Below are the records; print them all without any alteration.
__________
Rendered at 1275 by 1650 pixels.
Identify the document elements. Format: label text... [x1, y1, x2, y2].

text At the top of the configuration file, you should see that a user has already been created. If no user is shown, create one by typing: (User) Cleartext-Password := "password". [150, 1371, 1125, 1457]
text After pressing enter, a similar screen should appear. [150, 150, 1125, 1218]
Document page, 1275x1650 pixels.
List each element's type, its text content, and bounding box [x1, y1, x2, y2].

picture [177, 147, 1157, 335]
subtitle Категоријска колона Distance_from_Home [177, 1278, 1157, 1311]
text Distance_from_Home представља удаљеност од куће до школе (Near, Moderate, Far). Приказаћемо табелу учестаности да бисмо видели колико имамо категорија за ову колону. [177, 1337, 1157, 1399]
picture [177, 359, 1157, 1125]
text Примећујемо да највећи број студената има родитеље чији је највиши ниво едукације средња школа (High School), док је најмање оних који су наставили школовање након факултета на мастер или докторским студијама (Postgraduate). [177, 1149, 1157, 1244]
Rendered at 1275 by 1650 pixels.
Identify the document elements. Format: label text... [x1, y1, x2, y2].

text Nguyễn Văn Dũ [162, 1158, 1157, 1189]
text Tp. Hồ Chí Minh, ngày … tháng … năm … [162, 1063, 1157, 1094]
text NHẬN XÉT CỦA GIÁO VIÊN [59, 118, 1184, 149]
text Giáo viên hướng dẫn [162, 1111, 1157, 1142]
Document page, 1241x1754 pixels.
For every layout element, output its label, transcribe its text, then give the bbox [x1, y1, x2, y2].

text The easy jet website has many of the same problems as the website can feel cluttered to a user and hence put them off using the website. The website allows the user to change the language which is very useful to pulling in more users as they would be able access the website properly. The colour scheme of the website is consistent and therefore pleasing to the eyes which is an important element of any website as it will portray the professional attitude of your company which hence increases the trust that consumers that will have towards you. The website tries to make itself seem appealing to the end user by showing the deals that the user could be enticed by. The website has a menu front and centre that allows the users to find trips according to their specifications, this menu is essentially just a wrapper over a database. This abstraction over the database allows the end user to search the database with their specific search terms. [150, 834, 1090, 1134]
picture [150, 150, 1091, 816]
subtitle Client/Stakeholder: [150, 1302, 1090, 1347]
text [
__________
→ ANSWER FOR THE TASK
Rendered at 1275 by 1650 pixels.
Identify the document elements. Format: label text... [x1, y1, x2, y2].

text At the top of the configuration file, you should see that a user has already been created. If no user is shown, create one by typing: (User) Cleartext-Password := "password". [150, 1371, 1125, 1457]
text After pressing enter, a similar screen should appear. [150, 150, 1125, 1218]
Document page, 1275x1650 pixels.
List each element's type, its text content, and bounding box [x1, y1, x2, y2].

picture [177, 147, 1157, 335]
subtitle Категоријска колона Distance_from_Home [177, 1278, 1157, 1311]
text Distance_from_Home представља удаљеност од куће до школе (Near, Moderate, Far). Приказаћемо табелу учестаности да бисмо видели колико имамо категорија за ову колону. [177, 1337, 1157, 1399]
picture [177, 359, 1157, 1125]
text Примећујемо да највећи број студената има родитеље чији је највиши ниво едукације средња школа (High School), док је најмање оних који су наставили школовање након факултета на мастер или докторским студијама (Postgraduate). [177, 1149, 1157, 1244]
Rendered at 1275 by 1650 pixels.
Identify the document elements. Format: label text... [x1, y1, x2, y2].

text Nguyễn Văn Dũ [162, 1158, 1157, 1189]
text Tp. Hồ Chí Minh, ngày … tháng … năm … [162, 1063, 1157, 1094]
text NHẬN XÉT CỦA GIÁO VIÊN [59, 118, 1184, 149]
text Giáo viên hướng dẫn [162, 1111, 1157, 1142]
Document page, 1241x1754 pixels.
For every layout element, output its label, transcribe its text, then give the bbox [x1, y1, x2, y2].

text The easy jet website has many of the same problems as the website can feel cluttered to a user and hence put them off using the website. The website allows the user to change the language which is very useful to pulling in more users as they would be able access the website properly. The colour scheme of the website is consistent and therefore pleasing to the eyes which is an important element of any website as it will portray the professional attitude of your company which hence increases the trust that consumers that will have towards you. The website tries to make itself seem appealing to the end user by showing the deals that the user could be enticed by. The website has a menu front and centre that allows the users to find trips according to their specifications, this menu is essentially just a wrapper over a database. This abstraction over the database allows the end user to search the database with their specific search terms. [150, 834, 1090, 1134]
picture [150, 150, 1091, 816]
subtitle Client/Stakeholder: [150, 1302, 1090, 1347]
text [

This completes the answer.